I took the dogs for a walk around Toneham and had gone up the avenue and along the top to the farm when Gravel emerged from the ditch particularly filthy. Rather than have to bath him at home, I turned back so he could have a swim in the Thorney River and clean up a bit. Holly, who is normally brilliant off the lead, then picked up the scent of a pheasant and put one up in the upper field, which is planted with oilseed rape. No sooner had she started chasing that, than another was put up and a new chase started. She’d put three up when I lost sight of her over the brow. It’s the first time I’ve seen her get Springer syndrome (where the nose takes over from all other senses, particularly hearing) and when she did emerge back into sight, she was at the wrong end of the field, could see me and set off to got through the farm (the way we’d been going). Some frantic shouting and waving got her attention and she caught up with me halfway along the path, panting like a steam train. I made sure they had a good swim and when I got home, Margaret had bought a paper, so it was back to the summerhouse for a read. The wind had picked up and it was a bit blowy on the decking. We had planned to have a gin martini outside, but a good glug of strong martini is not recommended before a drive to Crowland (or anywhere else for that matter) so another cup of tea was all I had.

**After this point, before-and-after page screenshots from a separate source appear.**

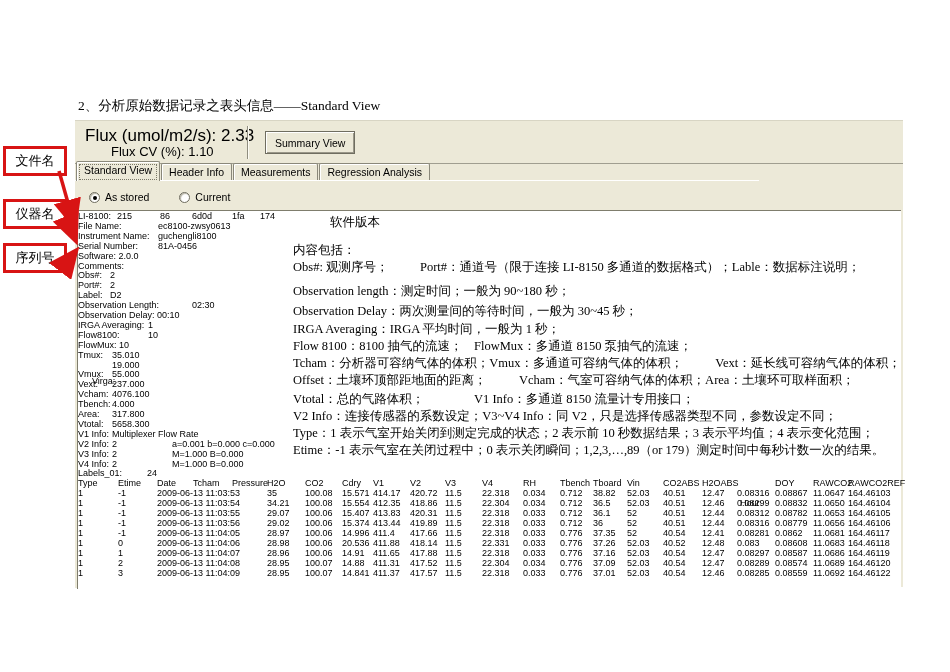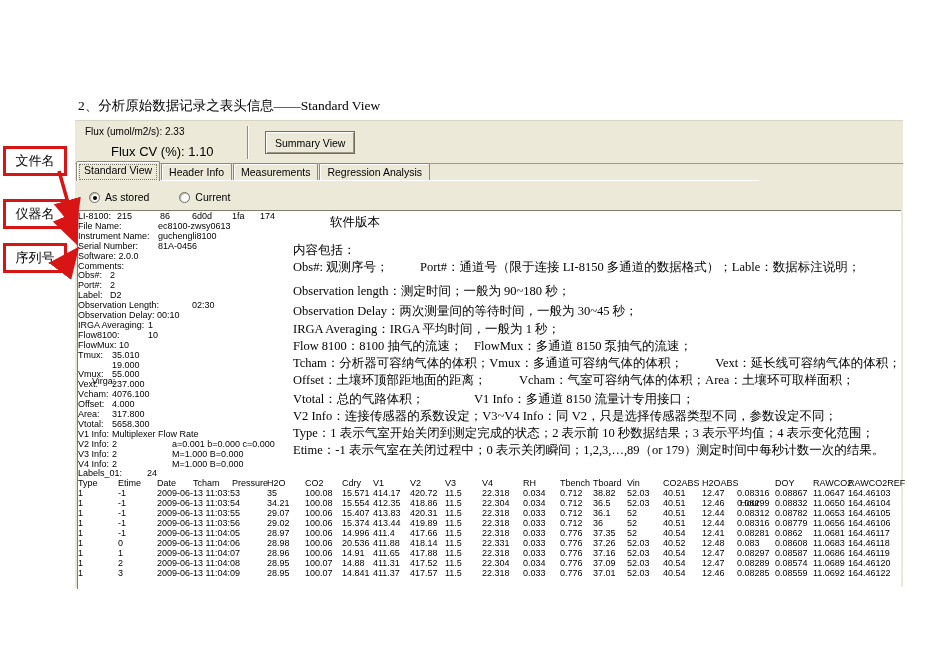--- a/index.html
+++ b/index.html
@@ -11,7 +11,7 @@
   .shot{position:absolute;left:75px;top:120px;width:828px;height:466px;background:#ece9d8;
         border-top:1px solid #d8d5c4;}
   .flux-panel{position:absolute;left:0;top:0;width:828px;height:42px;border-bottom:1px solid #a09e90;}
-  .flux-line1{position:absolute;left:10px;top:5px;font-size:10px;white-space:nowrap;}
+  .flux-line1{position:absolute;left:10px;top:5px;font-size:17px;white-space:nowrap;}
   .flux-line2{position:absolute;left:36px;top:23px;font-size:13px;white-space:nowrap;}
   .flux-divider{position:absolute;left:172px;top:5px;width:1px;height:33px;background:#8f8d7f;
                 box-shadow:1px 0 0 #fdfcf5;}

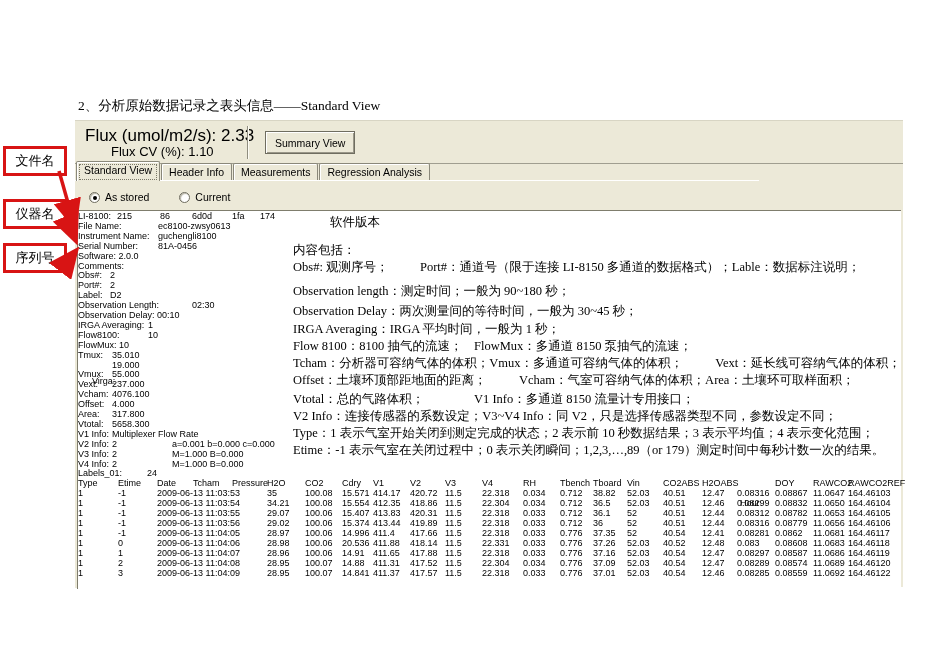--- a/index.html
+++ b/index.html
@@ -129,7 +129,7 @@
       <div class="chunk" style="left: 112px; top: 379.3px;">237.000</div>
       <div class="chunk" style="left: 78px; top: 389.2px;">Vcham:</div>
       <div class="chunk" style="left: 112px; top: 389.2px;">4076.100</div>
-      <div class="chunk" style="left: 78px; top: 399.1px;">Offset:</div>
+      <div class="chunk" style="left: 78px; top: 399.1px;">Tbench:</div>
       <div class="chunk" style="left: 112px; top: 399.1px;">4.000</div>
       <div class="chunk" style="left: 78px; top: 409px;">Area:</div>
       <div class="chunk" style="left: 112px; top: 409px;">317.800</div>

Margaret had bought us some gin as a joint anniversary present – she said it was the recurring theme of our summer (gin and tonic on the patio/decking/summerhouse). It was called London Gin and was 46%. There are lots of so-called artisan distilleries springing up and I though this was another she’d found. Earlier in the week, Tom had been talking about seeing some gin made in Highgate, so I had a look at the label on this to see if it was, by slim chance, Highgate gin. It was actually made in Holland, a country with a fine reputation for gin, but not where you’d expect a bottle labelled London Gin to come from.

Anyway, our day tailed off into fish and chips (far too big a portion) and instead of leaving some, I ate it all and felt so full I couldn’t move for an hour. I did manage to get up to make us a G&T (not a martini) and the gin was very good, but I was nodding off in the middle of a very good documentary by Frank Skinner on George Formby Jnr. Bed at 9pm and asleep at 9.30 after checking e-mails on my Blackberry. Another few items to add to my list the next day.